Question: My brother and I are co-trustees of our mom's trust. Mom is 98 and lives at home. My brother moved in with mom a year ago as he lost his home. He used most of her money for caregivers and, now that all the money is gone, he is leaving without a financial plan in place. He says I have to take over personal care of mom. I am 76, married, and have a handicapped son. He says it's my problem now. Can I be forced to live there? I'm getting sick over this.
Dr. Amy: What a very unfortunate situation. It seems that you need to explore two avenues at the same time: you need to quickly find replacement help for your mother. You may also want to get legal advice about the trust.
The best way to find out what services your mom is eligible for is to call your county office of the Department of Social Services. If she is not able to take care of herself because of physical or cognitive limitations, she may be eligible for services like Meals on Wheels, home care visits, and help with light cleaning. It’s also a good idea to call your Area Agency on Aging, which may also be able to provide assistance.

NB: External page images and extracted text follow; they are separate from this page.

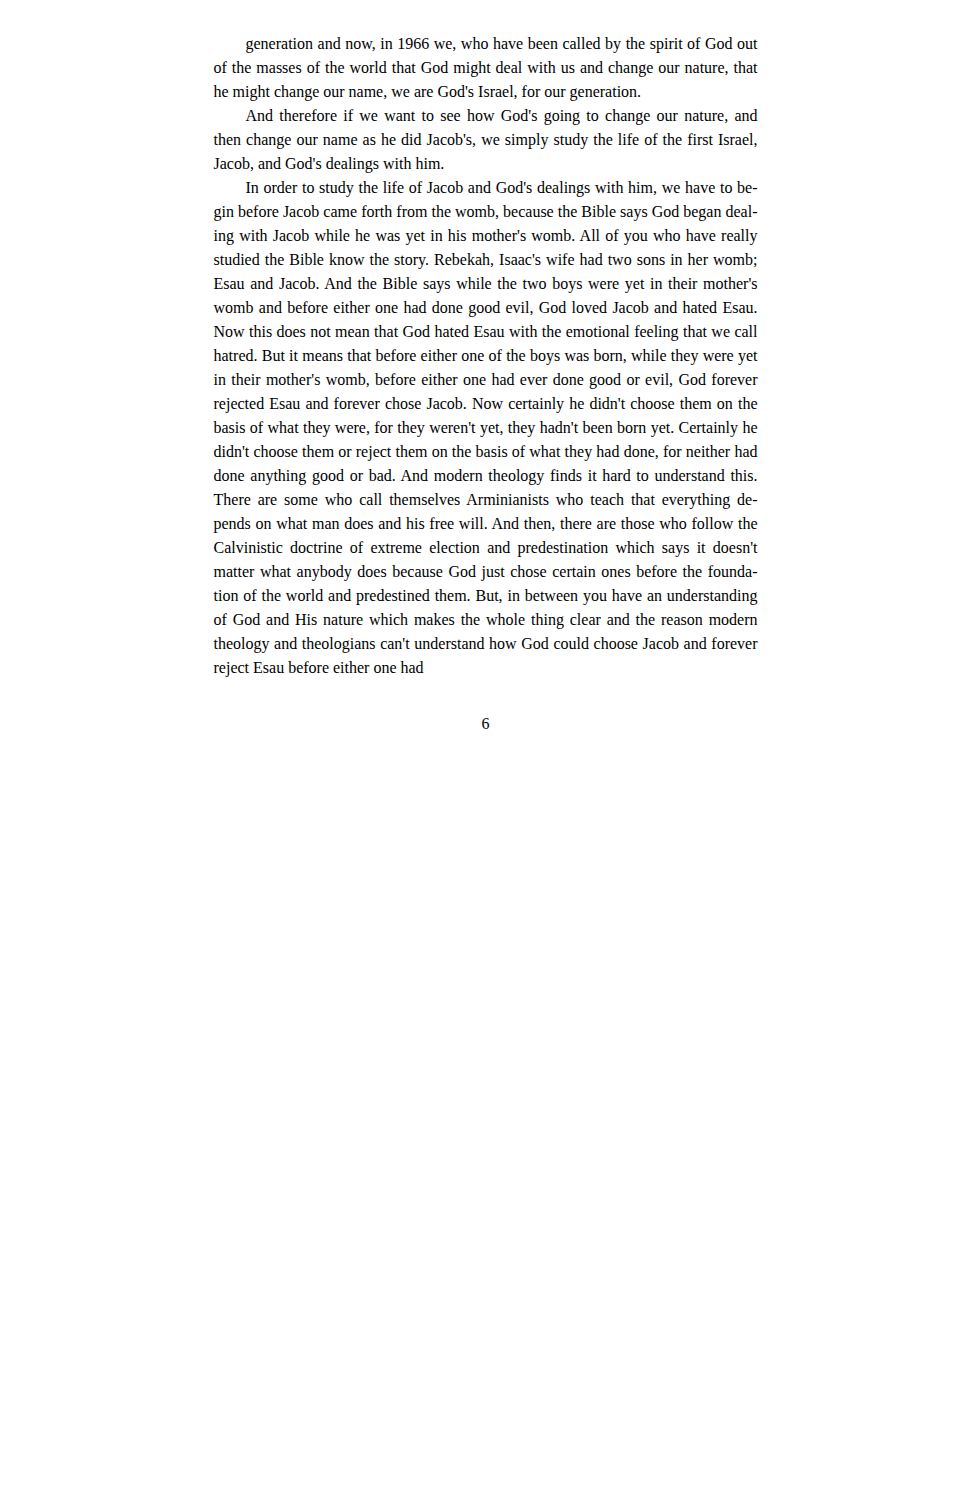generation and now, in 1966 we, who have been called by the spirit of God out of the masses of the world that God might deal with us and change our nature, that he might change our name, we are God's Israel, for our generation.
And therefore if we want to see how God's going to change our nature, and then change our name as he did Jacob's, we simply study the life of the first Israel, Jacob, and God's dealings with him.
In order to study the life of Jacob and God's dealings with him, we have to begin before Jacob came forth from the womb, because the Bible says God began dealing with Jacob while he was yet in his mother's womb. All of you who have really studied the Bible know the story. Rebekah, Isaac's wife had two sons in her womb; Esau and Jacob. And the Bible says while the two boys were yet in their mother's womb and before either one had done good evil, God loved Jacob and hated Esau. Now this does not mean that God hated Esau with the emotional feeling that we call hatred. But it means that before either one of the boys was born, while they were yet in their mother's womb, before either one had ever done good or evil, God forever rejected Esau and forever chose Jacob. Now certainly he didn't choose them on the basis of what they were, for they weren't yet, they hadn't been born yet. Certainly he didn't choose them or reject them on the basis of what they had done, for neither had done anything good or bad. And modern theology finds it hard to understand this. There are some who call themselves Arminianists who teach that everything depends on what man does and his free will. And then, there are those who follow the Calvinistic doctrine of extreme election and predestination which says it doesn't matter what anybody does because God just chose certain ones before the foundation of the world and predestined them. But, in between you have an understanding of God and His nature which makes the whole thing clear and the reason modern theology and theologians can't understand how God could choose Jacob and forever reject Esau before either one had
6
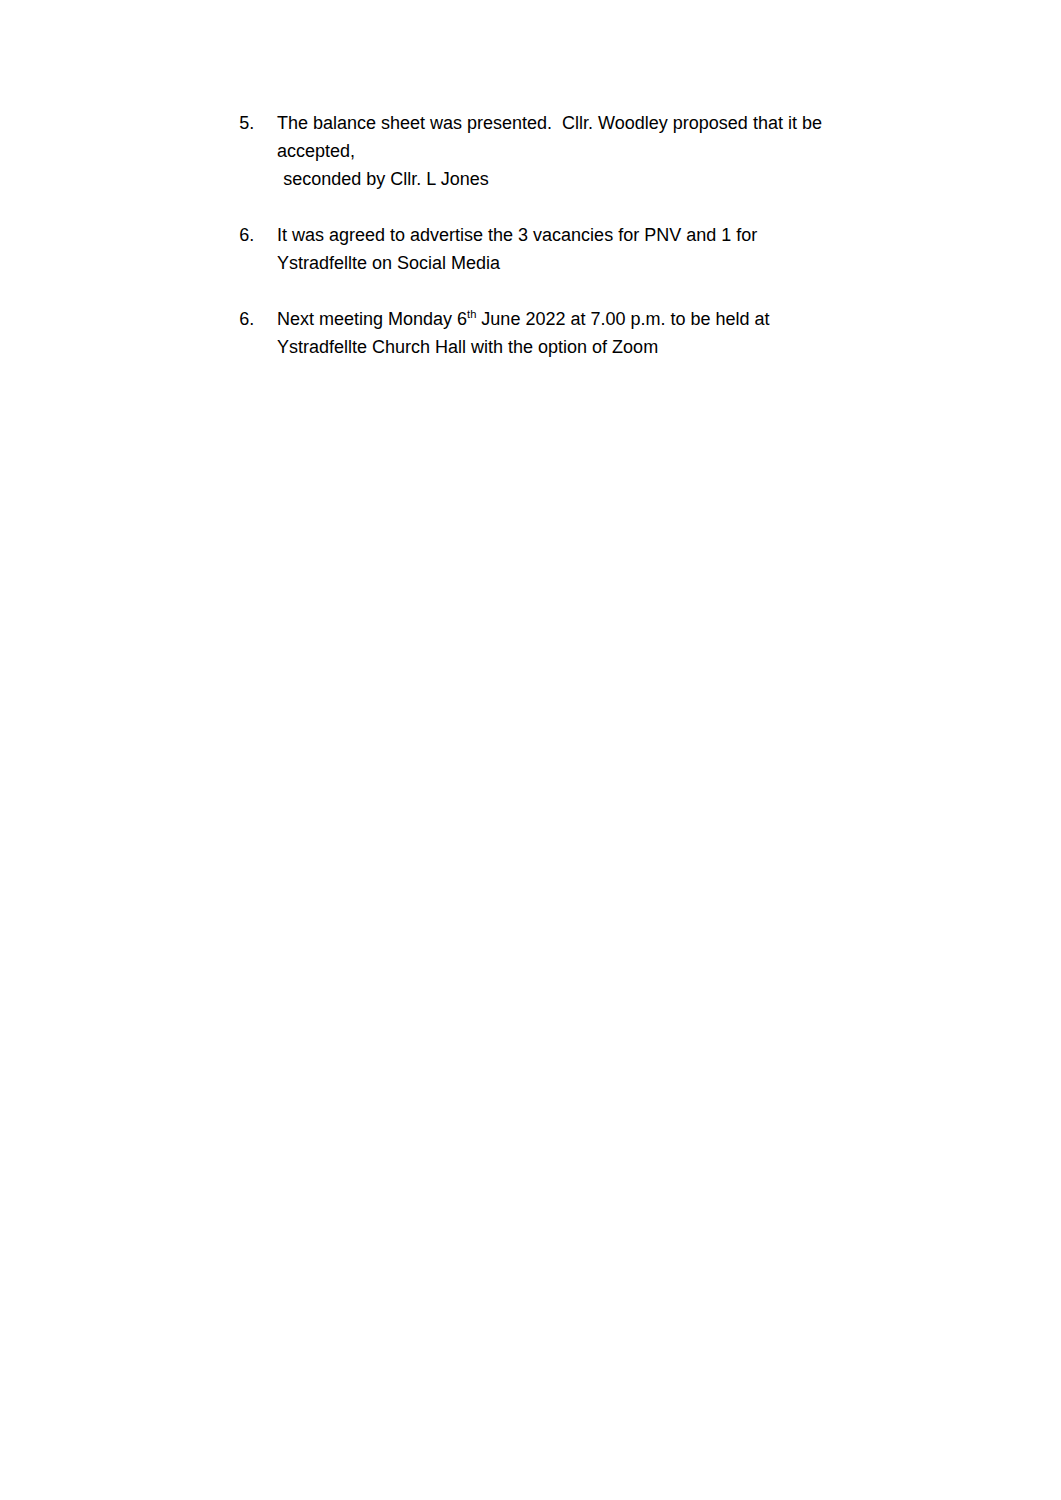5. The balance sheet was presented. Cllr. Woodley proposed that it be accepted, seconded by Cllr. L Jones
6. It was agreed to advertise the 3 vacancies for PNV and 1 for Ystradfellte on Social Media
6. Next meeting Monday 6th June 2022 at 7.00 p.m. to be held at Ystradfellte Church Hall with the option of Zoom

If your mom is not eligible for services, you could talk to a financial advisor to discuss financial options. For example, you could discuss if there is equity in her house and if it would make sense to access that to pay for her care. In addition, a geriatric care manager could help you develop care options. Perhaps you, your spouse and your brother can have a family conference with the geriatric care manager to talk about options and costs.
Regarding the trust and your legal obligations, if a lawyer’s fees are too costly you can consult legal aid. If you a member of a religious community, you might ask if there is a lawyer in the congregation who will volunteer his or her services. Good luck!